DATASET ENTRIES
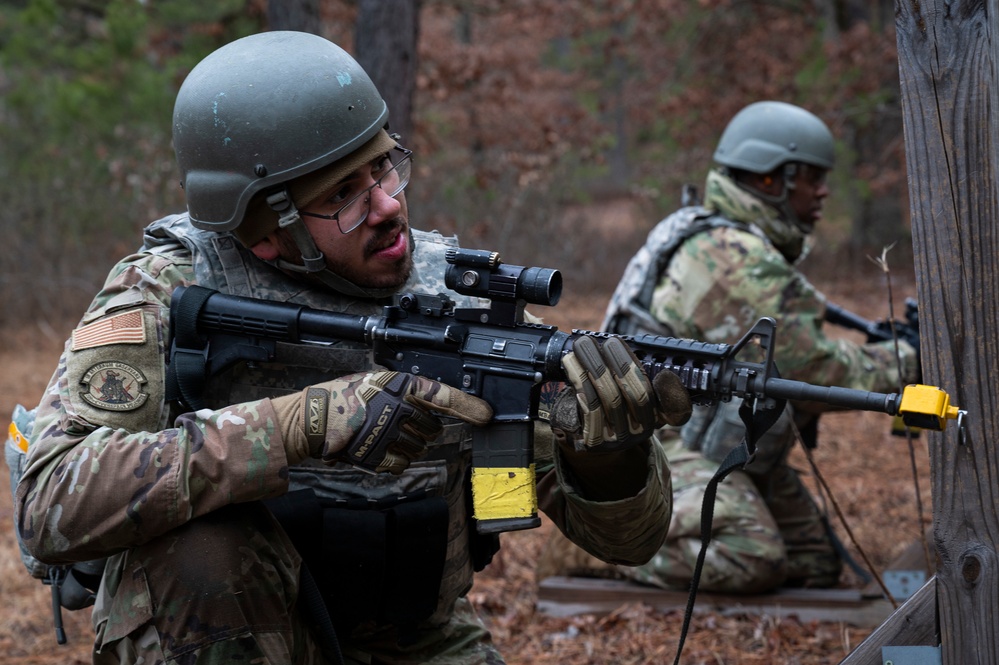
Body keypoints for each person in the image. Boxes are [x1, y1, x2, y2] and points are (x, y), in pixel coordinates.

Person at [14, 31, 692, 664]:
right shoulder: (168, 289)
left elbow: (628, 543)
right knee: (199, 553)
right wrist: (299, 426)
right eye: (341, 195)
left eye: (384, 168)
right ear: (263, 231)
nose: (388, 206)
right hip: (229, 630)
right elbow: (48, 501)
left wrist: (610, 458)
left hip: (414, 635)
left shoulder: (450, 295)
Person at [538, 101, 919, 594]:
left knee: (812, 563)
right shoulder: (733, 254)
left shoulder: (723, 237)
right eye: (811, 177)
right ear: (769, 180)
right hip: (664, 441)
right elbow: (816, 371)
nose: (824, 191)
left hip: (713, 438)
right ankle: (593, 547)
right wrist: (911, 360)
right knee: (753, 554)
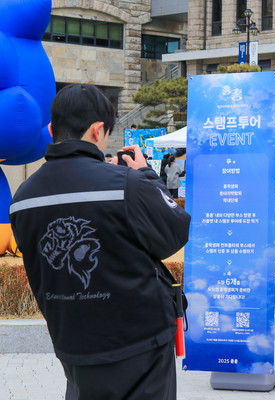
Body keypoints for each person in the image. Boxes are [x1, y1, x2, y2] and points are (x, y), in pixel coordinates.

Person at [9, 84, 191, 400]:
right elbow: (175, 231)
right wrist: (146, 176)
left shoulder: (23, 199)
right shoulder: (128, 185)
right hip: (140, 341)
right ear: (97, 131)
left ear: (52, 129)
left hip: (72, 344)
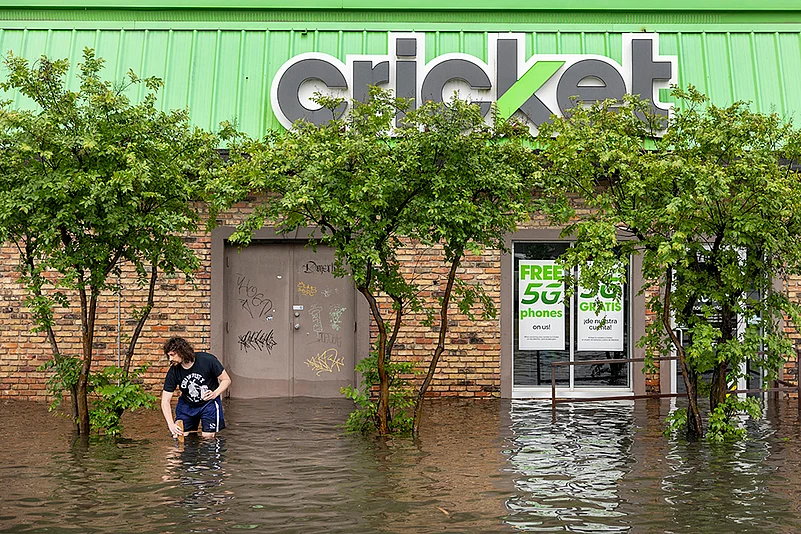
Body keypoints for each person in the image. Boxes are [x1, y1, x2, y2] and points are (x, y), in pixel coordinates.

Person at [161, 336, 232, 438]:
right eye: (169, 356)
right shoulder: (173, 371)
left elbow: (226, 380)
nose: (170, 359)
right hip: (187, 404)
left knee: (208, 437)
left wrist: (215, 393)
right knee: (180, 435)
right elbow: (165, 401)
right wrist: (171, 424)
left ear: (181, 352)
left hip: (208, 403)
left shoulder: (207, 360)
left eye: (172, 355)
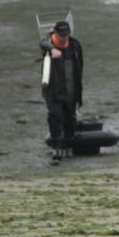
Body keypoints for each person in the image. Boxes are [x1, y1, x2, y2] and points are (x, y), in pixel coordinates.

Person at [40, 20, 83, 162]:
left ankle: (68, 146)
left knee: (69, 118)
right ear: (55, 33)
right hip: (53, 90)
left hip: (71, 89)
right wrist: (52, 50)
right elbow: (43, 42)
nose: (63, 38)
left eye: (66, 35)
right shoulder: (48, 44)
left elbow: (79, 68)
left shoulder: (75, 46)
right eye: (61, 36)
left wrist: (78, 92)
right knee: (54, 115)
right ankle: (56, 147)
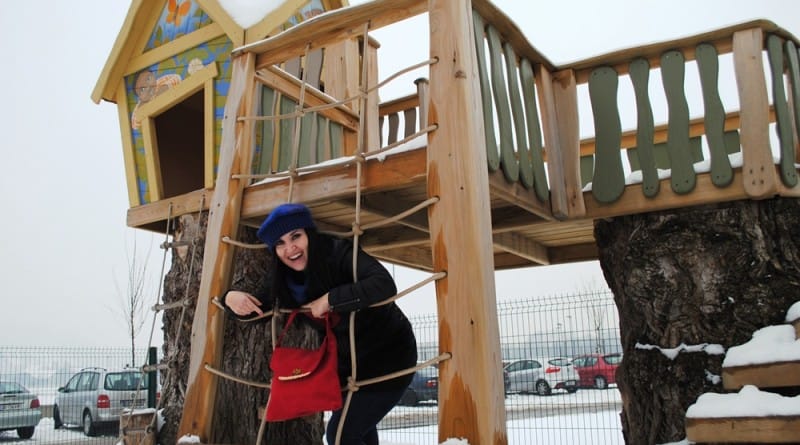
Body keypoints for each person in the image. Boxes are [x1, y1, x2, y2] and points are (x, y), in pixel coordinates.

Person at [221, 202, 418, 445]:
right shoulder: (283, 278)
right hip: (349, 368)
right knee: (357, 433)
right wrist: (230, 298)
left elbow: (383, 284)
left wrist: (330, 300)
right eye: (280, 243)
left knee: (341, 435)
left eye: (296, 236)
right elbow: (254, 310)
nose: (290, 248)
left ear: (309, 235)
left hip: (390, 358)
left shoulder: (338, 252)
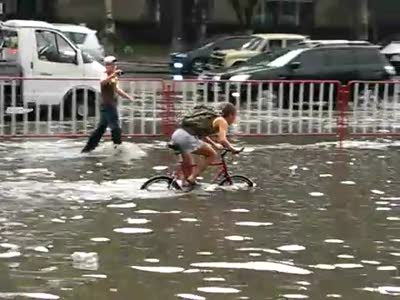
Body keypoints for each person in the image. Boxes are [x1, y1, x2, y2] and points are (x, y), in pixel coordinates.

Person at [170, 103, 240, 186]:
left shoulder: (210, 119)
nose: (235, 120)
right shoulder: (222, 121)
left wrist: (214, 144)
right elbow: (222, 139)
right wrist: (233, 149)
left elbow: (203, 135)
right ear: (231, 115)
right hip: (186, 137)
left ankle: (185, 187)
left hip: (177, 135)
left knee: (188, 170)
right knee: (212, 154)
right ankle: (193, 177)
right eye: (235, 116)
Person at [82, 56, 134, 153]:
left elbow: (117, 89)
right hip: (108, 105)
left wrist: (128, 97)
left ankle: (89, 148)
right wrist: (113, 74)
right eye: (111, 65)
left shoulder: (113, 77)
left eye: (114, 65)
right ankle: (118, 147)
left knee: (101, 128)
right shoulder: (105, 75)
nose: (114, 67)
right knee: (115, 127)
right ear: (107, 66)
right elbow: (102, 83)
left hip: (110, 105)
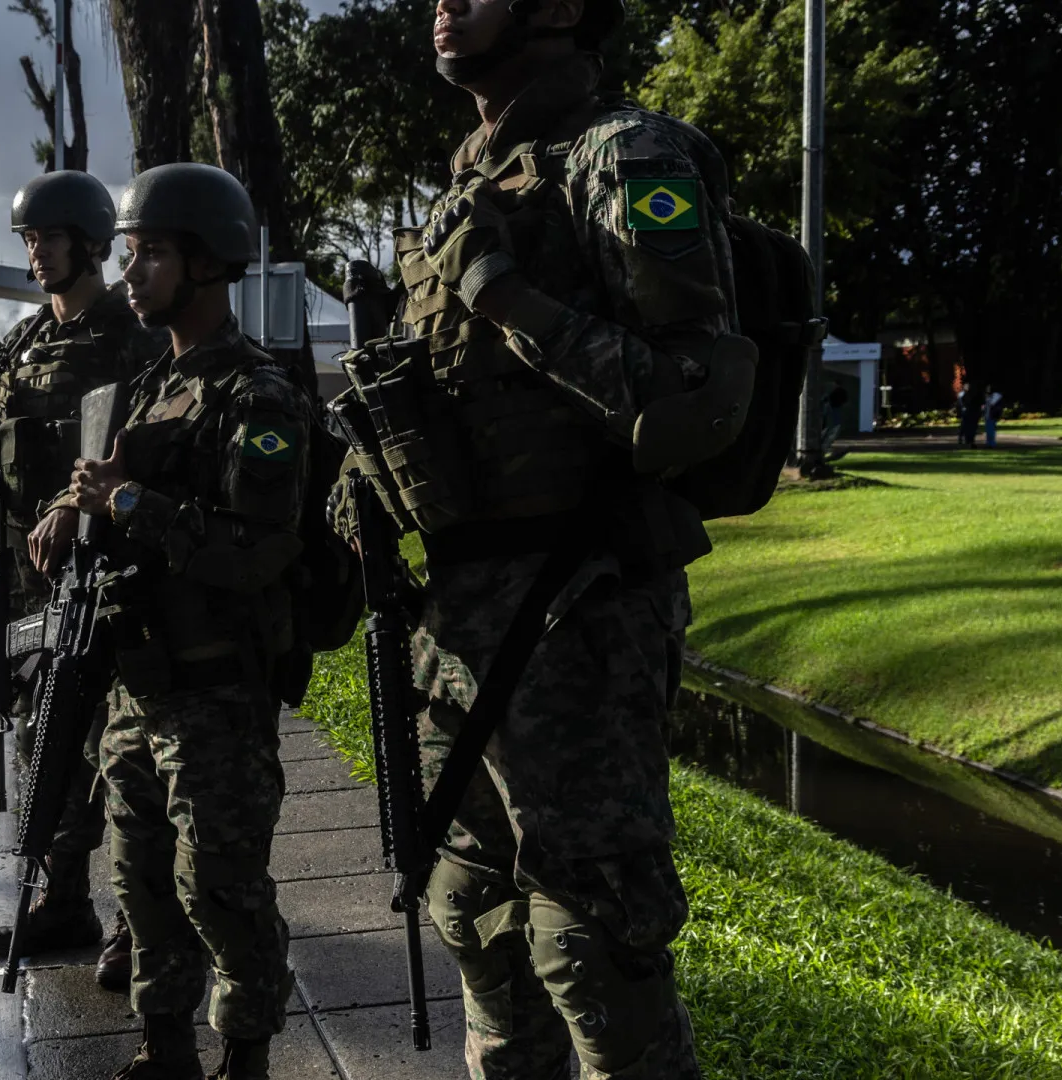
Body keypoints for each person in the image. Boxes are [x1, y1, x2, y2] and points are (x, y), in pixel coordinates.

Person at [323, 0, 735, 1074]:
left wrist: (505, 295)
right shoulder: (466, 183)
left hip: (579, 608)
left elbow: (691, 401)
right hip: (458, 623)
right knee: (470, 907)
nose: (443, 6)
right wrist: (366, 488)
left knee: (592, 939)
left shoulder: (625, 153)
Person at [43, 162, 313, 1079]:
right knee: (143, 884)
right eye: (128, 253)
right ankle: (164, 1048)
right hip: (137, 682)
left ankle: (245, 1056)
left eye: (151, 252)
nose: (130, 272)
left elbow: (256, 552)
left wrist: (125, 507)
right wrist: (74, 508)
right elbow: (110, 485)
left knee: (222, 889)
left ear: (207, 261)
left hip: (214, 691)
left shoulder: (258, 395)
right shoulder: (152, 382)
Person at [0, 169, 163, 992]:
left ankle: (140, 929)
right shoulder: (16, 348)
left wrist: (77, 502)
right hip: (30, 592)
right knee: (45, 752)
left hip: (110, 579)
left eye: (49, 238)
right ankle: (64, 900)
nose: (36, 253)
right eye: (29, 239)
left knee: (124, 761)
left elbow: (145, 437)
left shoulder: (131, 338)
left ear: (92, 243)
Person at [955, 381, 983, 448]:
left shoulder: (967, 395)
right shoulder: (966, 394)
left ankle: (969, 440)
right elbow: (960, 404)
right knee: (969, 427)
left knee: (969, 427)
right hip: (971, 413)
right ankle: (969, 440)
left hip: (970, 413)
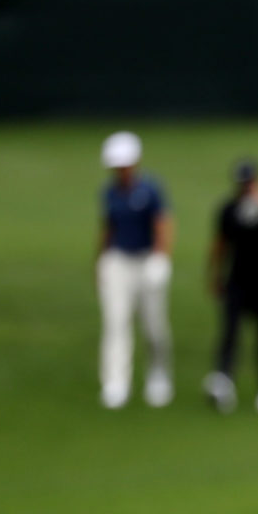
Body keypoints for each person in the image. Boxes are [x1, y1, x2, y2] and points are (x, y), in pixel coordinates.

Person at [204, 160, 258, 417]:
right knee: (229, 334)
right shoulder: (229, 209)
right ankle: (223, 381)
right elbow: (220, 244)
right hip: (237, 281)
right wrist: (215, 275)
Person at [96, 131, 174, 410]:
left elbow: (163, 224)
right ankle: (116, 382)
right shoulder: (109, 192)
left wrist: (161, 258)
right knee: (116, 323)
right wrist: (100, 263)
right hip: (119, 261)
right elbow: (107, 228)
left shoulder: (151, 189)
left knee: (154, 325)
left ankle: (159, 374)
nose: (121, 171)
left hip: (147, 260)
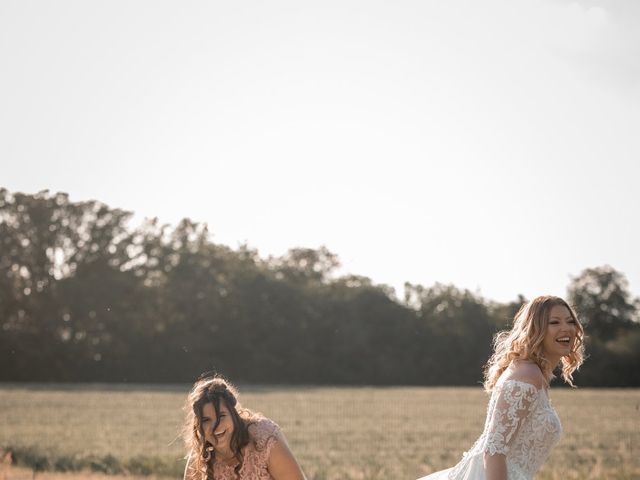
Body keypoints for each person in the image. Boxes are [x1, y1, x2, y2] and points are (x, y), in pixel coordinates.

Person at [417, 295, 585, 480]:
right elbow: (494, 451)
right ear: (535, 329)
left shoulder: (533, 373)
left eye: (570, 321)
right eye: (554, 322)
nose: (566, 328)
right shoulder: (528, 375)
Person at [183, 374, 306, 480]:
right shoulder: (199, 461)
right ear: (198, 426)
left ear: (233, 414)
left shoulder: (265, 442)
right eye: (206, 420)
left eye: (221, 416)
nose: (215, 426)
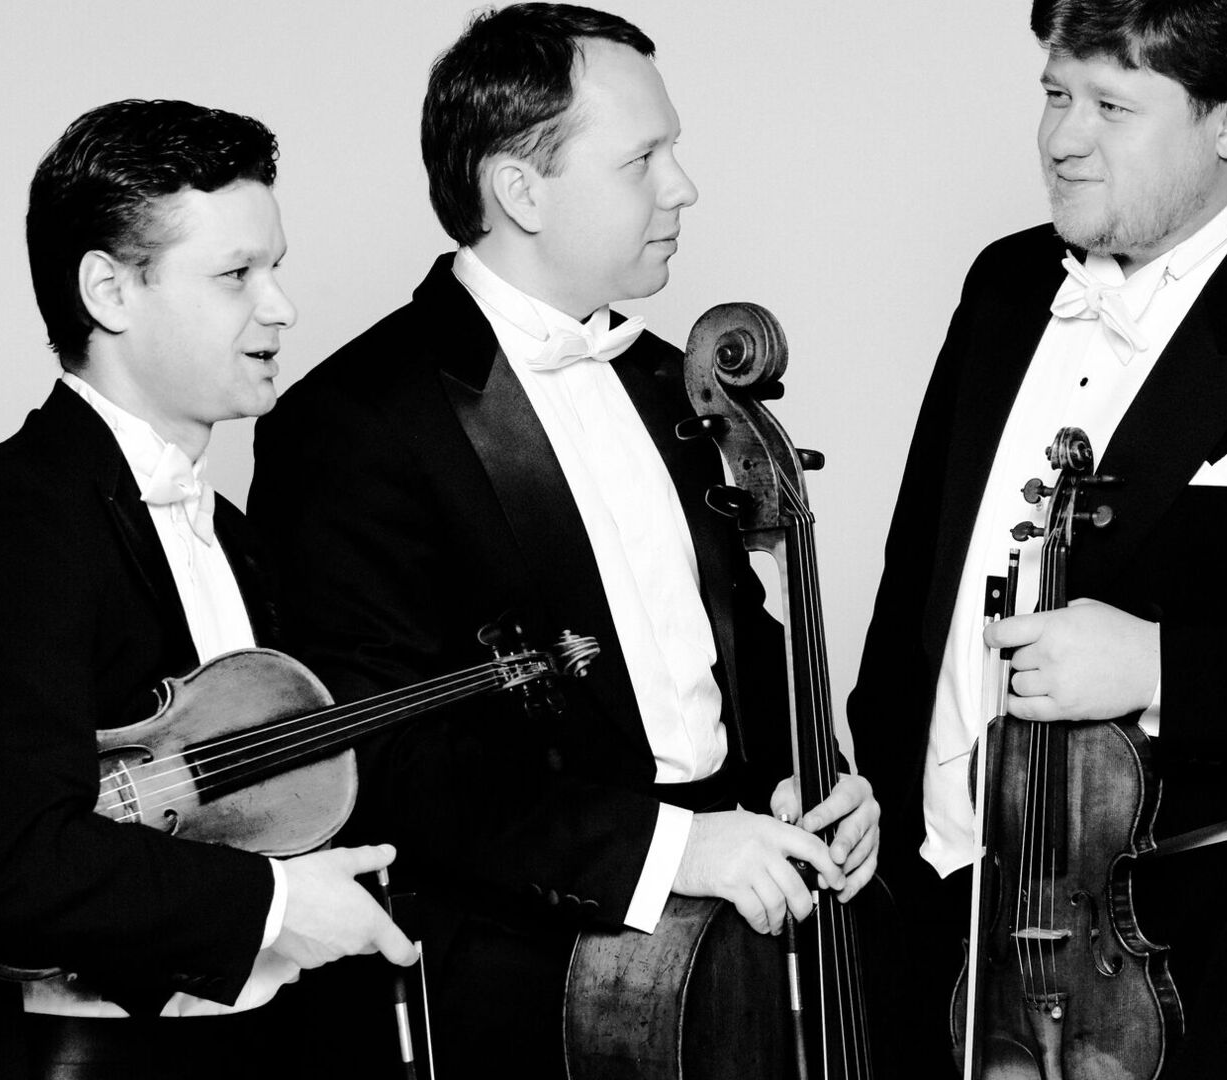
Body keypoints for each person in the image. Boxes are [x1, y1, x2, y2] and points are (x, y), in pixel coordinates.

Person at [247, 5, 881, 1075]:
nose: (683, 187)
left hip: (725, 946)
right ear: (521, 189)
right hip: (521, 984)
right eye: (643, 159)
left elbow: (732, 634)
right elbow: (382, 752)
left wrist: (810, 775)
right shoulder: (351, 421)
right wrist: (674, 848)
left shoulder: (669, 380)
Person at [844, 0, 1227, 1075]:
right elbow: (919, 577)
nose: (1062, 139)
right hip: (925, 912)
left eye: (1112, 107)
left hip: (1165, 971)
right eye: (1055, 95)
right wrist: (884, 806)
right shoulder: (1003, 285)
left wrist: (1162, 666)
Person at [0, 99, 416, 1080]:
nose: (281, 308)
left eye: (275, 269)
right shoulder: (1, 519)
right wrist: (277, 906)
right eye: (235, 275)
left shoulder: (236, 534)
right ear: (110, 291)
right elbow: (3, 860)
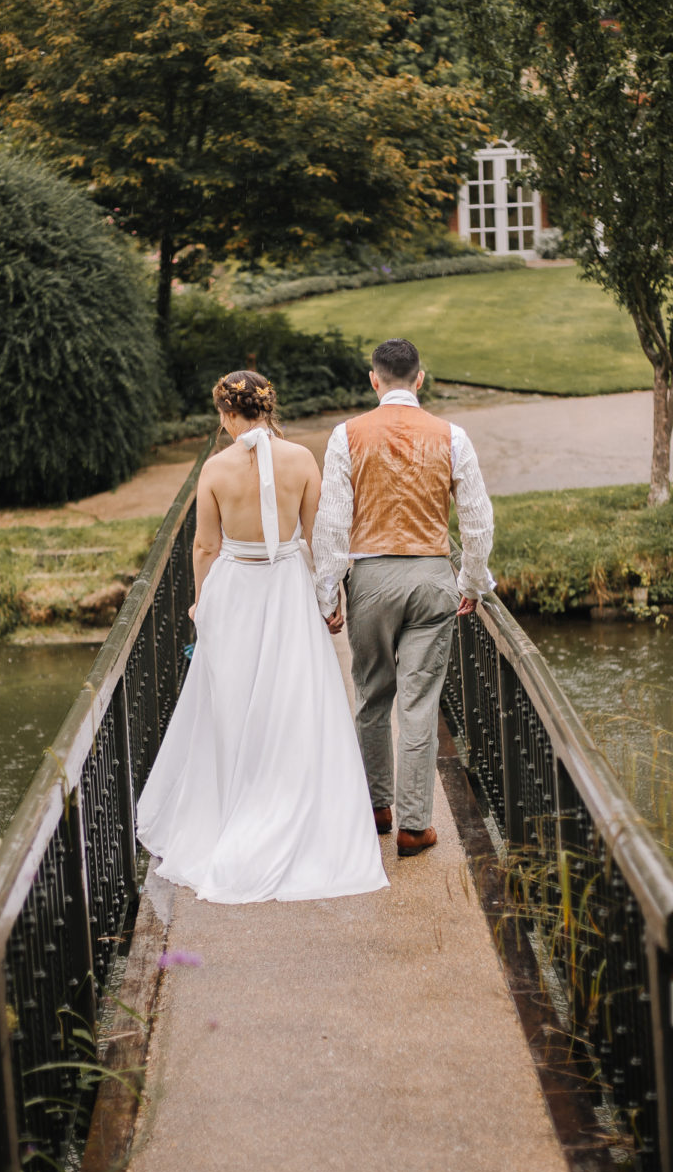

ASSIGNMENT
Give back, exactly and without pictures, the stretch of the records above from the line containing "right wrist: (911, 360)" through the line containing "left ankle: (185, 187)", with both end lines included.

TASK ANSWER
right wrist: (911, 360)
right knee: (753, 554)
Body keypoints for each person in the image. Boxes are [x1, y1, x2, y2] and points are (x, y), in pixel coordinates.

Person at [9, 84, 191, 400]:
right elbow: (175, 231)
right wrist: (146, 176)
left shoulder: (23, 199)
right shoulder: (128, 185)
right hip: (140, 341)
right ear: (97, 131)
left ear: (52, 129)
left hip: (72, 344)
Body keypoints for each person in the image. Boxes are [x1, y1, x2, y2] and points are (x, y), in pixel coordinates.

Person at [161, 336, 232, 438]:
right eye: (169, 356)
right shoulder: (173, 371)
left elbow: (226, 380)
nose: (170, 359)
right hip: (187, 404)
left knee: (208, 437)
left wrist: (215, 393)
right knee: (180, 435)
right elbow: (165, 401)
right wrist: (171, 424)
left ear: (181, 352)
left hip: (208, 403)
left shoulder: (207, 360)
left eye: (172, 355)
Body keypoints for each person in the image. Boxes are [x1, y1, x2, y2] and points are (x, y), in pixel coordinates.

Person at [40, 20, 83, 162]:
left ankle: (68, 146)
left knee: (69, 118)
right ear: (55, 33)
right hip: (53, 90)
left hip: (71, 89)
right wrist: (52, 50)
right elbow: (43, 42)
nose: (63, 38)
left eye: (66, 35)
right shoulder: (48, 44)
left elbow: (79, 68)
left shoulder: (75, 46)
right eye: (61, 36)
left wrist: (78, 92)
right knee: (54, 115)
right ankle: (56, 147)
Body keypoints for each person in the image. Boxes are [x1, y1, x2, y2] and points are (x, y), in pixel coordinates.

Person at [221, 202, 418, 445]:
right shoulder: (283, 278)
right hip: (349, 368)
right knee: (357, 433)
right wrist: (230, 298)
left elbow: (383, 284)
left wrist: (330, 300)
right eye: (280, 243)
left knee: (341, 435)
left eye: (296, 236)
right elbow: (254, 310)
nose: (290, 248)
left ear: (309, 235)
left hip: (390, 358)
left shoulder: (338, 252)
Body keypoints for each person in the image. Boxes are [x1, y1, x2, y2] and points are (x, y), in pixel coordinates.

Person at [170, 103, 240, 186]:
left shoulder: (210, 119)
nose: (235, 120)
right shoulder: (222, 121)
left wrist: (214, 144)
right elbow: (222, 139)
right wrist: (233, 149)
left elbow: (203, 135)
right ear: (231, 115)
right hip: (186, 137)
left ankle: (185, 187)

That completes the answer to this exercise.